Keempat, upaya melanggengkan kekuasaan. Pola dana aspirasi ini sesungguhnya telah dilakukan di Amerika, yang dikenal dengan istilah pork-barrel politics atau politik gentong babi. Yakni penggunaan dana untuk pembangun di daerah konstituen anggota parleman.Implementasinya banyak anggota senat Amerika menggunakannya untuk politik beli suara rakyat (vote buying politics). Sama halnya nanti di Indonesia, lahan subur jual beli suara akan tumbuh bak cendawan dimusim hujan. Apalagi dana aspirasi merupakan keputusan politik, yang sudah tentu mempunyai kepentingan politik. Hilang sudah idealisme rakyat akan demokrasi yang sejati. Yang terpilih nanti diprediksi siapa yang mau membayar lebih. Artinya peluang incumbent dengan dana aspirasi semakin terbuka lebar.

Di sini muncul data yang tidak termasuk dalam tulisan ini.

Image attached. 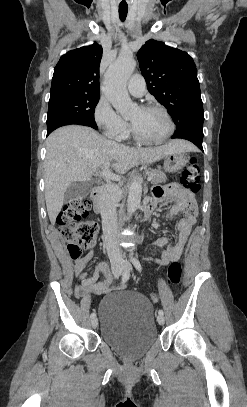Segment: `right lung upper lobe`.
Wrapping results in <instances>:
<instances>
[{"instance_id":"right-lung-upper-lobe-1","label":"right lung upper lobe","mask_w":247,"mask_h":407,"mask_svg":"<svg viewBox=\"0 0 247 407\" xmlns=\"http://www.w3.org/2000/svg\"><path fill=\"white\" fill-rule=\"evenodd\" d=\"M101 58L102 46L97 43L64 54L54 70L51 95L61 92L100 94Z\"/></svg>"}]
</instances>
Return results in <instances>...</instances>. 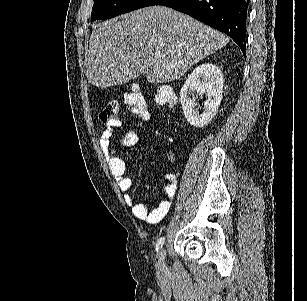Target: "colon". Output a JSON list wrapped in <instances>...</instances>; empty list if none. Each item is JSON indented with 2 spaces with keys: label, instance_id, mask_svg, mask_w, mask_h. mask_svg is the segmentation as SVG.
<instances>
[{
  "label": "colon",
  "instance_id": "colon-1",
  "mask_svg": "<svg viewBox=\"0 0 307 301\" xmlns=\"http://www.w3.org/2000/svg\"><path fill=\"white\" fill-rule=\"evenodd\" d=\"M155 100L159 105H172L175 101V94L171 87L158 85ZM124 102L131 108L139 123L145 122L149 118L147 102L141 90L133 88L124 96ZM119 106L117 101H109L99 114L100 120L107 124L118 120Z\"/></svg>",
  "mask_w": 307,
  "mask_h": 301
}]
</instances>
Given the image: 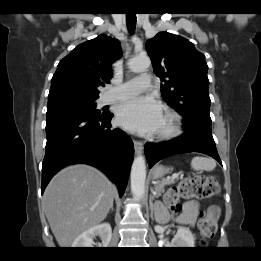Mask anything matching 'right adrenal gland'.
<instances>
[{
    "label": "right adrenal gland",
    "mask_w": 261,
    "mask_h": 261,
    "mask_svg": "<svg viewBox=\"0 0 261 261\" xmlns=\"http://www.w3.org/2000/svg\"><path fill=\"white\" fill-rule=\"evenodd\" d=\"M111 211H113V206L111 207Z\"/></svg>",
    "instance_id": "2a0ac1e0"
}]
</instances>
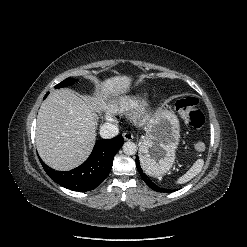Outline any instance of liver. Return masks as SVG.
<instances>
[{
	"label": "liver",
	"mask_w": 247,
	"mask_h": 247,
	"mask_svg": "<svg viewBox=\"0 0 247 247\" xmlns=\"http://www.w3.org/2000/svg\"><path fill=\"white\" fill-rule=\"evenodd\" d=\"M131 81L129 76L117 75L99 83L96 107L68 89L52 92L42 103L37 119L36 145L42 160L63 171L83 163L96 140V112L112 97L125 94Z\"/></svg>",
	"instance_id": "obj_1"
}]
</instances>
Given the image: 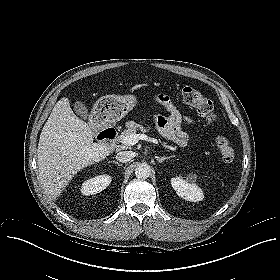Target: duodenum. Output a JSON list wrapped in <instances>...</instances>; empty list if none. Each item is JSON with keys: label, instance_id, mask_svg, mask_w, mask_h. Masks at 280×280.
Masks as SVG:
<instances>
[{"label": "duodenum", "instance_id": "1", "mask_svg": "<svg viewBox=\"0 0 280 280\" xmlns=\"http://www.w3.org/2000/svg\"><path fill=\"white\" fill-rule=\"evenodd\" d=\"M104 136L110 144H113L117 138V131L113 126H109L105 129Z\"/></svg>", "mask_w": 280, "mask_h": 280}]
</instances>
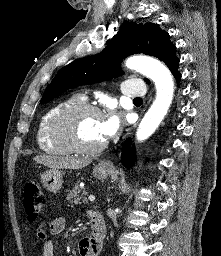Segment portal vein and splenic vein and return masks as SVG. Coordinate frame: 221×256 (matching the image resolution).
I'll return each instance as SVG.
<instances>
[{"instance_id": "portal-vein-and-splenic-vein-1", "label": "portal vein and splenic vein", "mask_w": 221, "mask_h": 256, "mask_svg": "<svg viewBox=\"0 0 221 256\" xmlns=\"http://www.w3.org/2000/svg\"><path fill=\"white\" fill-rule=\"evenodd\" d=\"M88 200H89L90 202H94V201H95V197H94L93 195H89V196H88Z\"/></svg>"}]
</instances>
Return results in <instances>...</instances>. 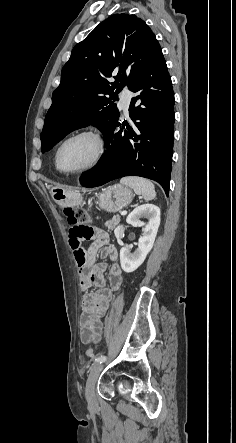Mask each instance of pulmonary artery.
<instances>
[{
	"instance_id": "pulmonary-artery-1",
	"label": "pulmonary artery",
	"mask_w": 236,
	"mask_h": 443,
	"mask_svg": "<svg viewBox=\"0 0 236 443\" xmlns=\"http://www.w3.org/2000/svg\"><path fill=\"white\" fill-rule=\"evenodd\" d=\"M131 98H132V93L129 91H125L121 95L120 107L124 110L125 113L128 112Z\"/></svg>"
}]
</instances>
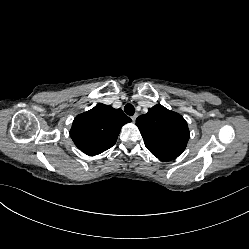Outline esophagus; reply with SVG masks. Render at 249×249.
<instances>
[{"label": "esophagus", "mask_w": 249, "mask_h": 249, "mask_svg": "<svg viewBox=\"0 0 249 249\" xmlns=\"http://www.w3.org/2000/svg\"><path fill=\"white\" fill-rule=\"evenodd\" d=\"M136 118H137V114H135V115H133V116L131 117V119H132L133 122H135Z\"/></svg>", "instance_id": "obj_1"}]
</instances>
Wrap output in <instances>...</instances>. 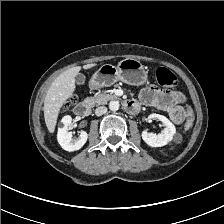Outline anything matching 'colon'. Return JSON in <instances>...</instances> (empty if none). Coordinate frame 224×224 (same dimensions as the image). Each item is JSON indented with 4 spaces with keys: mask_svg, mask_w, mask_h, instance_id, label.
<instances>
[{
    "mask_svg": "<svg viewBox=\"0 0 224 224\" xmlns=\"http://www.w3.org/2000/svg\"><path fill=\"white\" fill-rule=\"evenodd\" d=\"M156 78L160 85L166 87H175L178 83L176 75L165 67H159L156 72ZM185 128H190L192 124L191 112L187 106L183 107Z\"/></svg>",
    "mask_w": 224,
    "mask_h": 224,
    "instance_id": "1",
    "label": "colon"
}]
</instances>
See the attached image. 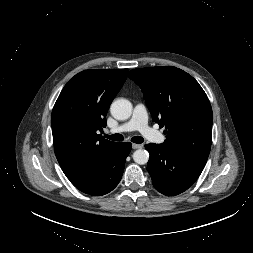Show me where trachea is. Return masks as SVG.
Masks as SVG:
<instances>
[{
	"label": "trachea",
	"instance_id": "1",
	"mask_svg": "<svg viewBox=\"0 0 253 253\" xmlns=\"http://www.w3.org/2000/svg\"><path fill=\"white\" fill-rule=\"evenodd\" d=\"M105 137L112 140V141H123L124 140V137L121 134H113V135H106L105 134ZM131 141L134 143H137V144H141L144 141V139L140 136H134L131 139Z\"/></svg>",
	"mask_w": 253,
	"mask_h": 253
}]
</instances>
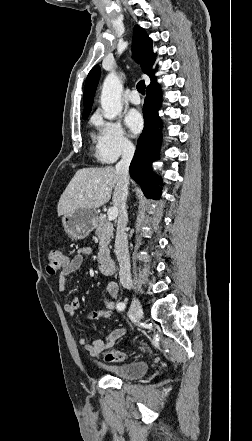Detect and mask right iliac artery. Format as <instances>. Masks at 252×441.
Segmentation results:
<instances>
[{"mask_svg": "<svg viewBox=\"0 0 252 441\" xmlns=\"http://www.w3.org/2000/svg\"><path fill=\"white\" fill-rule=\"evenodd\" d=\"M117 309L119 310V311H123L124 309H125V304L124 303H119L118 305H117Z\"/></svg>", "mask_w": 252, "mask_h": 441, "instance_id": "82829eb1", "label": "right iliac artery"}]
</instances>
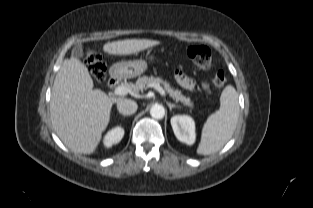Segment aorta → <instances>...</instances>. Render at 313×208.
<instances>
[{
    "mask_svg": "<svg viewBox=\"0 0 313 208\" xmlns=\"http://www.w3.org/2000/svg\"><path fill=\"white\" fill-rule=\"evenodd\" d=\"M150 115L155 119H162L165 115V109L160 104H155L150 109Z\"/></svg>",
    "mask_w": 313,
    "mask_h": 208,
    "instance_id": "1",
    "label": "aorta"
}]
</instances>
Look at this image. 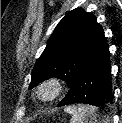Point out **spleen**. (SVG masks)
I'll use <instances>...</instances> for the list:
<instances>
[{
    "label": "spleen",
    "mask_w": 122,
    "mask_h": 123,
    "mask_svg": "<svg viewBox=\"0 0 122 123\" xmlns=\"http://www.w3.org/2000/svg\"><path fill=\"white\" fill-rule=\"evenodd\" d=\"M65 112L72 115L71 123H101L98 122L99 114L94 106H68Z\"/></svg>",
    "instance_id": "3e777b00"
}]
</instances>
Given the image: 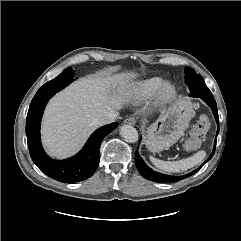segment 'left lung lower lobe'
Here are the masks:
<instances>
[{
	"instance_id": "obj_1",
	"label": "left lung lower lobe",
	"mask_w": 241,
	"mask_h": 241,
	"mask_svg": "<svg viewBox=\"0 0 241 241\" xmlns=\"http://www.w3.org/2000/svg\"><path fill=\"white\" fill-rule=\"evenodd\" d=\"M192 83H189V89H190V96L192 97H200L207 105H209V107L212 109V112L214 114V117L216 119L217 125H218V130H217V134L216 137L219 133V117H218V112H217V105H216V101L214 100L212 94H203V93H194L192 91H194V87L191 86ZM216 141L217 138L215 139V145H216ZM215 145H214V149L213 152L211 153V155L209 156V158L196 170H194L193 172L185 175V176H170V175H164L161 173H157L154 172L151 168H149L143 161V159L141 158V156L138 154V152L135 153V163L137 166L138 171L140 172V174L146 178L149 179L151 181H155V182H159V183H172V182H177L180 181L182 179H185L193 174H195L197 171H199L202 166L209 161L212 156L214 155L215 152Z\"/></svg>"
}]
</instances>
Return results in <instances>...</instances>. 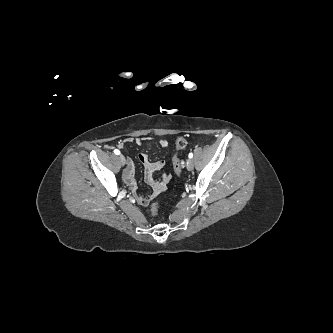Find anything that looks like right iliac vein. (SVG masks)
<instances>
[{
  "label": "right iliac vein",
  "mask_w": 333,
  "mask_h": 333,
  "mask_svg": "<svg viewBox=\"0 0 333 333\" xmlns=\"http://www.w3.org/2000/svg\"><path fill=\"white\" fill-rule=\"evenodd\" d=\"M119 160H120V162H121V165H125V163H126V160H125V157L121 154V155H119Z\"/></svg>",
  "instance_id": "1"
}]
</instances>
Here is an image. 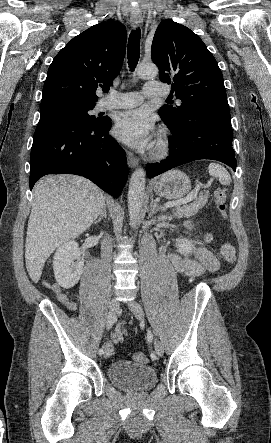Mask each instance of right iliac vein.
Segmentation results:
<instances>
[{"mask_svg":"<svg viewBox=\"0 0 271 443\" xmlns=\"http://www.w3.org/2000/svg\"><path fill=\"white\" fill-rule=\"evenodd\" d=\"M109 308H110V312L115 314L119 308V302L116 299H112L110 302ZM112 352H113V346L109 342L105 346L104 357L109 358L111 356Z\"/></svg>","mask_w":271,"mask_h":443,"instance_id":"63e3f726","label":"right iliac vein"}]
</instances>
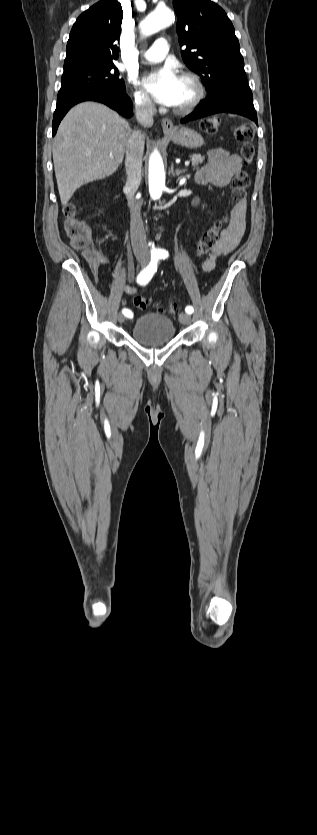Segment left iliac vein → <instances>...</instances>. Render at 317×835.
Instances as JSON below:
<instances>
[{
	"label": "left iliac vein",
	"mask_w": 317,
	"mask_h": 835,
	"mask_svg": "<svg viewBox=\"0 0 317 835\" xmlns=\"http://www.w3.org/2000/svg\"><path fill=\"white\" fill-rule=\"evenodd\" d=\"M179 321L183 325H189L191 323V316L188 313H181L179 315Z\"/></svg>",
	"instance_id": "left-iliac-vein-1"
}]
</instances>
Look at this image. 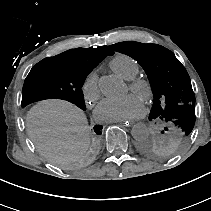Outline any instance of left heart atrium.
I'll return each instance as SVG.
<instances>
[{
	"label": "left heart atrium",
	"mask_w": 211,
	"mask_h": 211,
	"mask_svg": "<svg viewBox=\"0 0 211 211\" xmlns=\"http://www.w3.org/2000/svg\"><path fill=\"white\" fill-rule=\"evenodd\" d=\"M144 114V103L134 94L121 98H105L95 109L96 119L102 122L138 119Z\"/></svg>",
	"instance_id": "left-heart-atrium-1"
}]
</instances>
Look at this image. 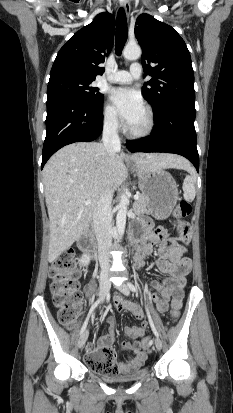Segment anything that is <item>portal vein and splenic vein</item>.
I'll use <instances>...</instances> for the list:
<instances>
[{"mask_svg": "<svg viewBox=\"0 0 233 413\" xmlns=\"http://www.w3.org/2000/svg\"><path fill=\"white\" fill-rule=\"evenodd\" d=\"M134 199H135V200L139 199V195H137V194H136V195H134ZM86 202H87V203H89V202H90V200H87Z\"/></svg>", "mask_w": 233, "mask_h": 413, "instance_id": "portal-vein-and-splenic-vein-1", "label": "portal vein and splenic vein"}]
</instances>
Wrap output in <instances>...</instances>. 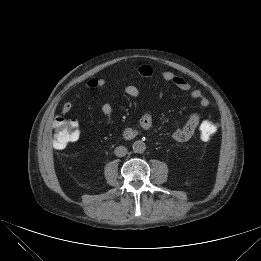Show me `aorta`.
Returning <instances> with one entry per match:
<instances>
[{
    "label": "aorta",
    "mask_w": 261,
    "mask_h": 261,
    "mask_svg": "<svg viewBox=\"0 0 261 261\" xmlns=\"http://www.w3.org/2000/svg\"><path fill=\"white\" fill-rule=\"evenodd\" d=\"M132 148L135 153H143L146 150V145L143 141L137 140L133 143Z\"/></svg>",
    "instance_id": "aorta-1"
}]
</instances>
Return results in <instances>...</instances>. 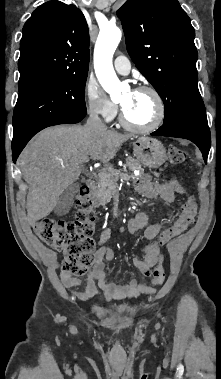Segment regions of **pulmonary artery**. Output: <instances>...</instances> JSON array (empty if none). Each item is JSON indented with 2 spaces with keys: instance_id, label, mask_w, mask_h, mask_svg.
<instances>
[{
  "instance_id": "pulmonary-artery-1",
  "label": "pulmonary artery",
  "mask_w": 221,
  "mask_h": 379,
  "mask_svg": "<svg viewBox=\"0 0 221 379\" xmlns=\"http://www.w3.org/2000/svg\"><path fill=\"white\" fill-rule=\"evenodd\" d=\"M115 70L122 75H127L130 72L131 64L126 56L120 55L114 61Z\"/></svg>"
}]
</instances>
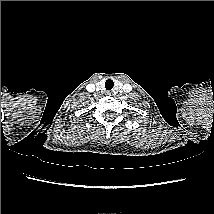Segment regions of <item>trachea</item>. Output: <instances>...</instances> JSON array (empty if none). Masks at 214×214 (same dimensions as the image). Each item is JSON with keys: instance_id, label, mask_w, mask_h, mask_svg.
<instances>
[{"instance_id": "1", "label": "trachea", "mask_w": 214, "mask_h": 214, "mask_svg": "<svg viewBox=\"0 0 214 214\" xmlns=\"http://www.w3.org/2000/svg\"><path fill=\"white\" fill-rule=\"evenodd\" d=\"M113 86H114L113 80H111V79L106 80V82H105V88L107 90H111L113 88Z\"/></svg>"}]
</instances>
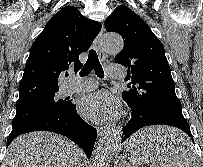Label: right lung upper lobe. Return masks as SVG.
I'll return each mask as SVG.
<instances>
[{
  "label": "right lung upper lobe",
  "mask_w": 203,
  "mask_h": 167,
  "mask_svg": "<svg viewBox=\"0 0 203 167\" xmlns=\"http://www.w3.org/2000/svg\"><path fill=\"white\" fill-rule=\"evenodd\" d=\"M100 30L99 22L84 17L76 7L57 12L32 44L17 104L58 91L59 76L69 68L81 67L79 55L91 46Z\"/></svg>",
  "instance_id": "obj_1"
}]
</instances>
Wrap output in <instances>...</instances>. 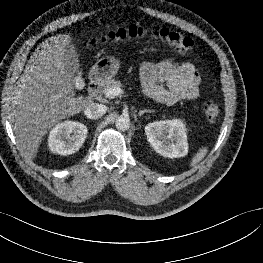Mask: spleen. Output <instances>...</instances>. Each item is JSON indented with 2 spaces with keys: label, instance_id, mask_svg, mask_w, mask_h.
Segmentation results:
<instances>
[{
  "label": "spleen",
  "instance_id": "spleen-1",
  "mask_svg": "<svg viewBox=\"0 0 263 263\" xmlns=\"http://www.w3.org/2000/svg\"><path fill=\"white\" fill-rule=\"evenodd\" d=\"M208 150L207 148H201L197 154L193 157L191 166H195L197 163H199L207 154Z\"/></svg>",
  "mask_w": 263,
  "mask_h": 263
}]
</instances>
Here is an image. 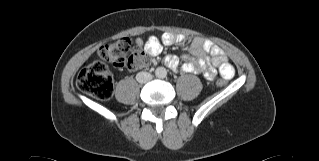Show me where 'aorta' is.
Wrapping results in <instances>:
<instances>
[{
  "instance_id": "aorta-1",
  "label": "aorta",
  "mask_w": 319,
  "mask_h": 161,
  "mask_svg": "<svg viewBox=\"0 0 319 161\" xmlns=\"http://www.w3.org/2000/svg\"><path fill=\"white\" fill-rule=\"evenodd\" d=\"M155 75L156 77L158 78H165L166 75H167V71L164 67H158L156 70H155Z\"/></svg>"
}]
</instances>
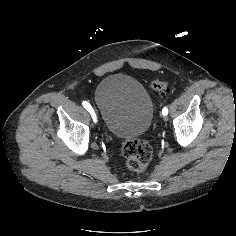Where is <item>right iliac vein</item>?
<instances>
[{
    "label": "right iliac vein",
    "mask_w": 236,
    "mask_h": 236,
    "mask_svg": "<svg viewBox=\"0 0 236 236\" xmlns=\"http://www.w3.org/2000/svg\"><path fill=\"white\" fill-rule=\"evenodd\" d=\"M96 110V109H95ZM97 111V110H96ZM97 114H98V112H97ZM98 118L100 119L101 117H100V115L98 114Z\"/></svg>",
    "instance_id": "obj_1"
}]
</instances>
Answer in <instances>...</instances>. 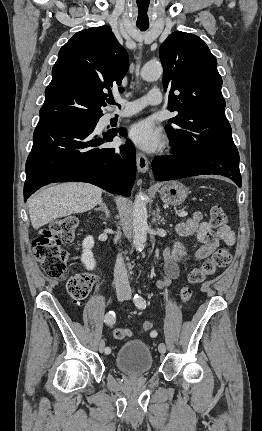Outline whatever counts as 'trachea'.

Dan ironinya, kemunculan tokoh-tokoh berkualitas akan terhambat, sebab mereka belum memiliki saham kepada rakyat dan untuk membalikkan pilihan rakyat memerlukan investasi yang banyak dan itu sangat sulit.
Sesungguhnya dana aspirasi terdengar indah ditelinga tapi megap-megap di dada. Rakyat khawatir nama mereka kembali dibajak atas nama demokrasi dan aspirasi. implementasi di lapangan kembali dipenuhi liku-liku dan laku politik yang penuh intrik. Padahal untuk menyerap aspirasi DPR bisa kembali menata fungsinya aslinya.Bukankah mereka wakil rakyat yang seharusnya mendengar keluhan dan kebutuhan rakyat. Bukankah lewat fungsi yang melekat, anggota DPR bisa merancang anggaran bersama pemerintah untuk rakyat.
Tujuan baik dan mulia untuk menyerap aspirasi seharusnya dilakukan dengan cara yang baik dan sesuai dengan aturan. Bukan dengan cara-cara membuat aturan untuk melegalkan, atau menafsirkan aturan secara sendiri. Alhasil, muncul apa yang dikatakan Prof. Saldi Isra sebagai sesat tafsir terhadap fungsi anggaran yang diatur dalam UUD 1945. Wallahu’alam.***
(Oleh: Suhardi ) Pemerhati sosial politik.